Art Music - Definition

Definition

This term is mostly used to refer to music descending from classical tradition. This is the common definition referred by many musicologists and scholars including Susan McClary, Lawrence Kramer, Theodor Adorno,Deryck Cooke, Joseph Swain, Nicholas Cook, Nicola Dibben, Philip Tagg, or Gregory Booth and Terry Lee Kuhn. Many of these authors, however, tend to be critical or prudent with respect to certain implications of this classification. Those authors most particularly associated with critical musicology movement and popular music studies like Tagg tend to reject latent social elitism that has sometimes been associated with this classification.

Some other authors interested in music theory may define art music differently. Musician Catherine Schmidt-Jones for example defines art music as "a music which requires significantly more work by the listener to fully appreciate than is typical of popular music." In her view, "his can include the more challenging types of jazz and rock music, as well as Classical."

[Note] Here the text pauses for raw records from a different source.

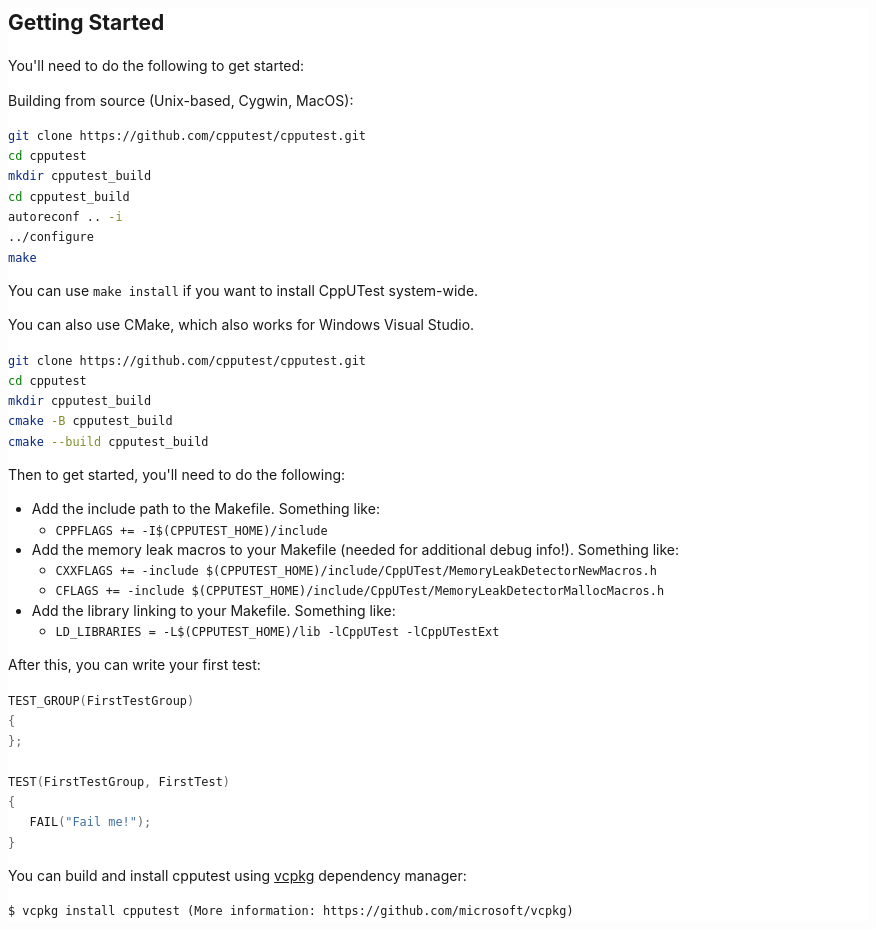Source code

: ## Getting Started

You'll need to do the following to get started:

Building from source (Unix-based, Cygwin, MacOS):

```bash
git clone https://github.com/cpputest/cpputest.git
cd cpputest
mkdir cpputest_build
cd cpputest_build
autoreconf .. -i
../configure
make
```

You can use `make install` if you want to install CppUTest system-wide.

You can also use CMake, which also works for Windows Visual Studio.

```bash
git clone https://github.com/cpputest/cpputest.git
cd cpputest
mkdir cpputest_build
cmake -B cpputest_build
cmake --build cpputest_build
```

Then to get started, you'll need to do the following:

* Add the include path to the Makefile. Something like:
    * `CPPFLAGS += -I$(CPPUTEST_HOME)/include`
* Add the memory leak macros to your Makefile (needed for additional debug info!). Something like:
    * `CXXFLAGS += -include $(CPPUTEST_HOME)/include/CppUTest/MemoryLeakDetectorNewMacros.h`
    * `CFLAGS += -include $(CPPUTEST_HOME)/include/CppUTest/MemoryLeakDetectorMallocMacros.h`
* Add the library linking to your Makefile. Something like:
    * `LD_LIBRARIES = -L$(CPPUTEST_HOME)/lib -lCppUTest -lCppUTestExt`

After this, you can write your first test:

```cpp
TEST_GROUP(FirstTestGroup)
{
};

TEST(FirstTestGroup, FirstTest)
{
   FAIL("Fail me!");
}
```

You can build and install cpputest using [vcpkg](https://github.com/Microsoft/vcpkg/) dependency manager:

```console
$ vcpkg install cpputest (More information: https://github.com/microsoft/vcpkg)
```
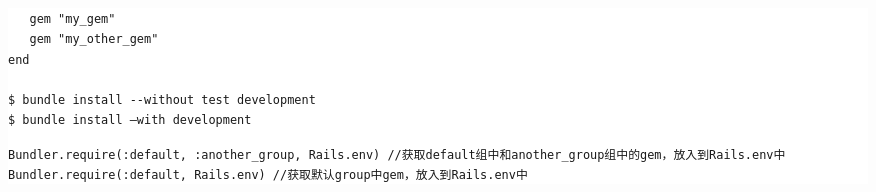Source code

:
 ```
   gem "my_gem"
   gem "my_other_gem"
end

$ bundle install --without test development
$ bundle install —with development
```

```
Bundler.require(:default, :another_group, Rails.env) //获取default组中和another_group组中的gem，放入到Rails.env中
Bundler.require(:default, Rails.env) //获取默认group中gem，放入到Rails.env中
```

While often used to refer primarily to Western historical classical music, the term may refer to:

  • The classical/art music traditions of several different cultures around the world;
  • Modern and contemporary classical music, including serialism, electronic art music, experimental (art) music and minimalist music, as well as other forms;
  • Some forms of jazz, excluding most forms generally considered to be popular music. Jazz is generally considered as popular music. (Adorno for example refers to jazz as some kind of popular music.) But some more technical forms of jazz have blurred borders between art music and popular music.

While earlier musicological approaches tended to consider art music in an elitist way, stating art musics superiority over other forms of music (for example Adorno), many modern musicologists (most particularly ethnomusicologists) dispute the notion of superiority. In a recent international musicology colloquium dedicated to music and globalization, some ethnomusicologists such as Jean During insisted that no matter the technicity and difficulty of music, every musical tradition has the same dignity and no one can claim any superiority over another.

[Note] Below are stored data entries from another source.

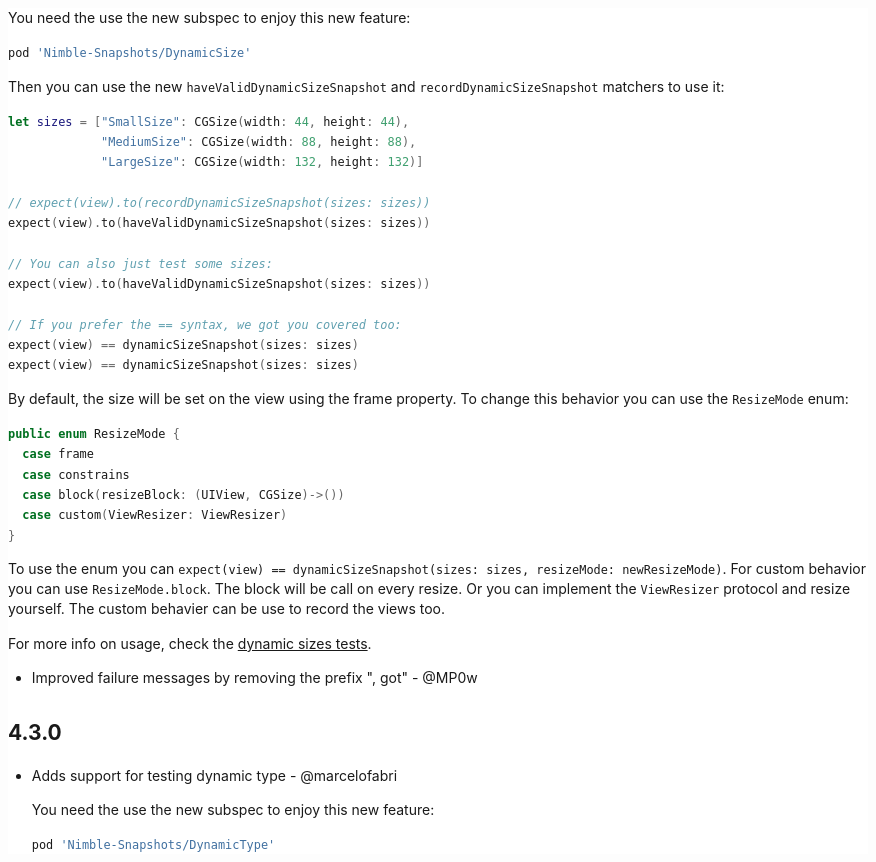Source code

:   You need the use the new subspec to enjoy this new feature:

  ```ruby
  pod 'Nimble-Snapshots/DynamicSize'
  ```

  Then you can use the new `haveValidDynamicSizeSnapshot` and `recordDynamicSizeSnapshot` matchers to use it:

  ```swift
  let sizes = ["SmallSize": CGSize(width: 44, height: 44),
               "MediumSize": CGSize(width: 88, height: 88),
               "LargeSize": CGSize(width: 132, height: 132)]

  // expect(view).to(recordDynamicSizeSnapshot(sizes: sizes))
  expect(view).to(haveValidDynamicSizeSnapshot(sizes: sizes))

  // You can also just test some sizes:
  expect(view).to(haveValidDynamicSizeSnapshot(sizes: sizes))

  // If you prefer the == syntax, we got you covered too:
  expect(view) == dynamicSizeSnapshot(sizes: sizes)
  expect(view) == dynamicSizeSnapshot(sizes: sizes)
  ```

  By default, the size will be set on the view using the frame property. To change this behavior
  you can use the `ResizeMode` enum:

  ```swift
  public enum ResizeMode {
    case frame
    case constrains
    case block(resizeBlock: (UIView, CGSize)->())
    case custom(ViewResizer: ViewResizer)
  }
  ```

  To use the enum you can `expect(view) == dynamicSizeSnapshot(sizes: sizes, resizeMode: newResizeMode)`.
  For custom behavior you can use `ResizeMode.block`. The block will be call on every resize. Or you can
  implement the `ViewResizer` protocol and resize yourself.
  The custom behavier can be use to record the views too.

For more info on usage, check the [dynamic sizes tests](Bootstrap/BootstrapTests/DynamicSizeTests.swift).

- Improved failure messages by removing the prefix ", got" - @MP0w

## 4.3.0

- Adds support for testing dynamic type - @marcelofabri

  You need the use the new subspec to enjoy this new feature:

  ```ruby
  pod 'Nimble-Snapshots/DynamicType'
  ```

Furthermore, many art music composers have made reference to popular music including Milton Babbitt, Ludwig van Beethoven, Leonard Bernstein, Vincent D’Indy, Guillaume Dufay, George Gershwin, Josquin des Prez, Darius Milhaud, Wolfgang Amadeus Mozart, Giovanni Pierluigi da Palestrina, Manuel M. Ponce, Arnold Schoenberg, Karlheinz Stockhausen, and William Walton, while others like Béla Bartók, Pierre Boulez, Johannes Brahms, John Cage, Claude Debussy, Antonín Dvořák, Lou Harrison, Zoltan Kodaly, François-Bernard Mâche, Gustav Mahler, Olivier Messiaen, Maurice Ravel, Steve Reich, and Claude Vivier have drawn influence from regional or extra-European traditional music.

Moreover, in some cases the distinction between popular and art music has been blurred, particularly in the late 20th century.